Two differently cut and dubbed versions of the film were also shown on the American market at the time, Spaceship Venus Does Not Reply and Planet of the Dead.

The original, uncut version of the film (at 95 minutes) was finally released in the U.S. in 2004 under its original title The Silent Star by the DEFA Film Library of the University of Massachusetts Amherst.
In 2007, the film was shown on the horror hosted television series Cinema Insomnia. Apprehensive Films later released the Cinema Insomnia episode on DVD.

===Mystery Science Theater===
Under the name First Spaceship on Venus, the movie was featured in episode #211 of Mystery Science Theater 3000, first airing on Comedy Central on 29 December 1990. Series writer Mary Jo Pehl marveled at the ethnically and gender-diverse cast, although she admitted that didn't make her care about the fate of the characters.

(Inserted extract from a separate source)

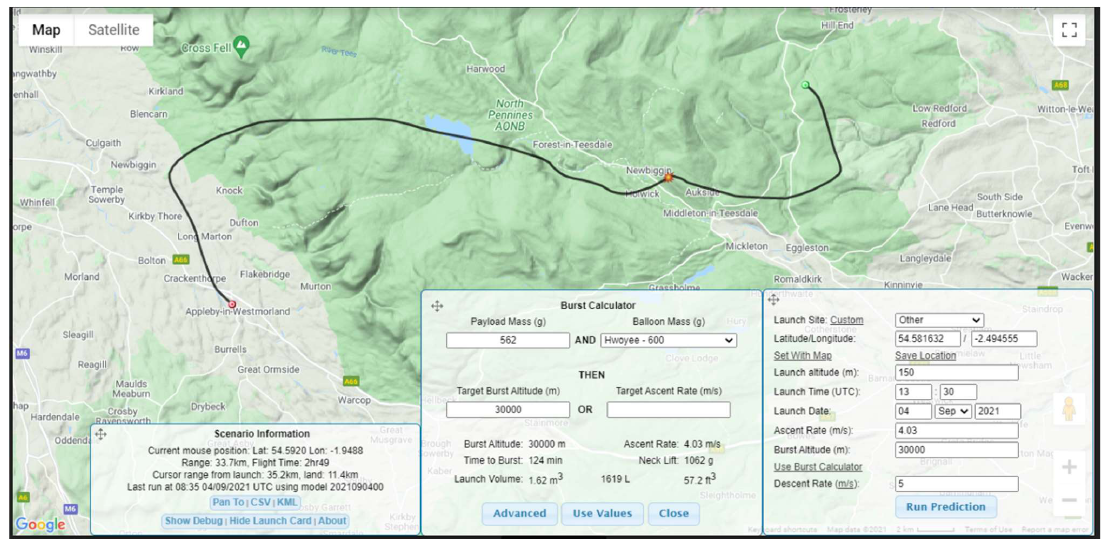
Figure 25. Typical flight plan with data used for prediction (Cambridge University planner).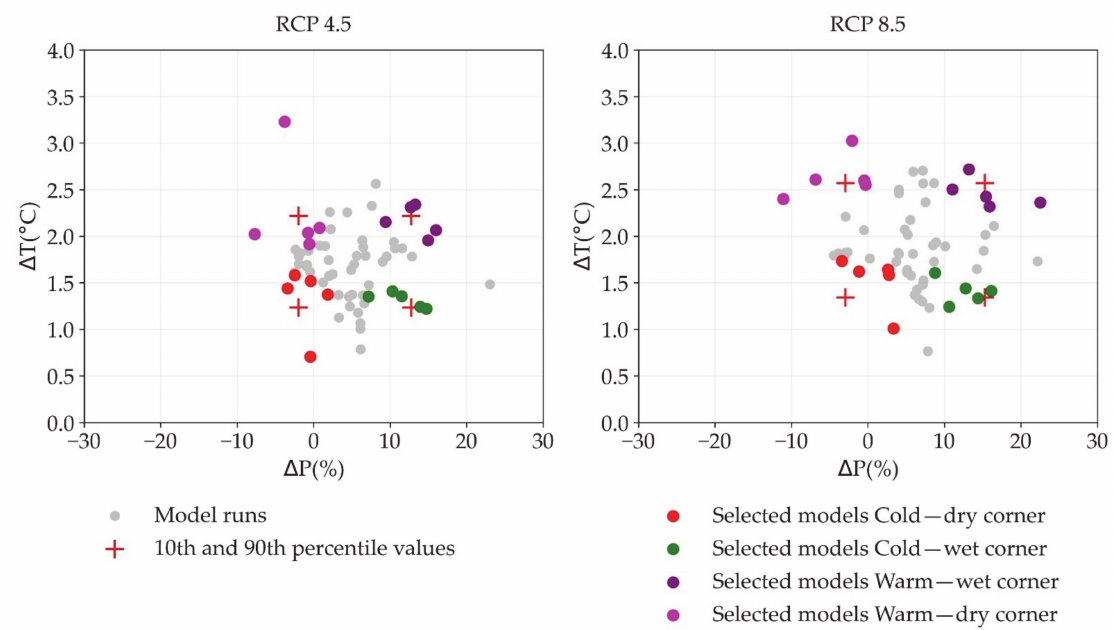
Figure 3. Projected changes in annual precipitation ( ∆ P %) and annual mean temperature ( ∆ T ◦ C) for RCP 4.5 and RCP 8.5. Pink, violet, red, and green dots represent warm-dry, warm-wet, cold-dry, and cold-wet conditions,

Writer / performer Kevin Murphy said the episode's subpar host segments were a result of the cast and crew going on vacation after the episode was completed.

Writer Jim Vorel ranked the episode as one of the series' worst, ranking it #172 out of 197 MST3K episodes from the first twelve seasons. Still, Vorel writes the episode isn't "terrible"; it "simply fl[ies] under the radar." First Spaceship on Venus, in Vorel's opinion, is "a rather dry (but pleasantly colorful and silly-looking) sci-fi story," with "painfully dorky looking costumes" in a "cheap, spacefaring sci-fi picture."

Shout! Factory released the episode on 18 November 2008, as part of the MST3K: 20th Anniversary Edition DVD set. The set also included three other episodes: Future War (episode #1004), Laserblast (episode (#706), and Werewolf (episode #904).